Preventive guidance from a physician can save lives, but we know that this communication between physicians and patients does not always take place. The important point for anyone interested in cancer prevention is that it serves you well to be inquisitive and proactive. Studies show that awareness of the benefits of screening contributed to people getting screened. So where does one find this essential prevention information?

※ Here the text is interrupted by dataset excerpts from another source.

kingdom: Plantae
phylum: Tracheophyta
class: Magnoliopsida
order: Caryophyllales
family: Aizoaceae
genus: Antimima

The media can be a poor source, with its noisy sound bites designed to get you to watch, do, or buy something. Very often, premature research that does not even apply to humans is announced, only confusing and diluting what we should all do to keep healthy. Even worse are the Internet sites that promote philosophies and approaches not based on proof, but on people’s unsubstantiated ideas. The goal of this blog is to help every interested person understand how to prevent cancer, with a clear understanding of how these recommendations have evolved based on science. Then if your physician doesn’t get to these subjects first, you cn bring them up. This also holds true for screening. If you never visit your doctor or discuss these finer issues of disease prevention, how will you know that you should start life-saving screening for colon cancer at age 50?

Another aspect of prevention is the awareness of wich symptoms need medical attention. For example, if you have had a change in your bowel habits, such as constipation alternating with diarrhea, or if you have a sore on your forehead that that does not heal, these are red flags to go to your physician for any evaluation. This will also reassure you of the non- cancer causes of those symptoms as well, because, contrary to your imagination, cancer is not the only possible cause of your symptoms.

Although the focus is on cancer, you will simultaneously be educated on heart and lung diseases, stroke, diabetes, infections and other degenerative diseases of life. Adopting a cancer-free lifestyle simultaneously prevents more than just caner.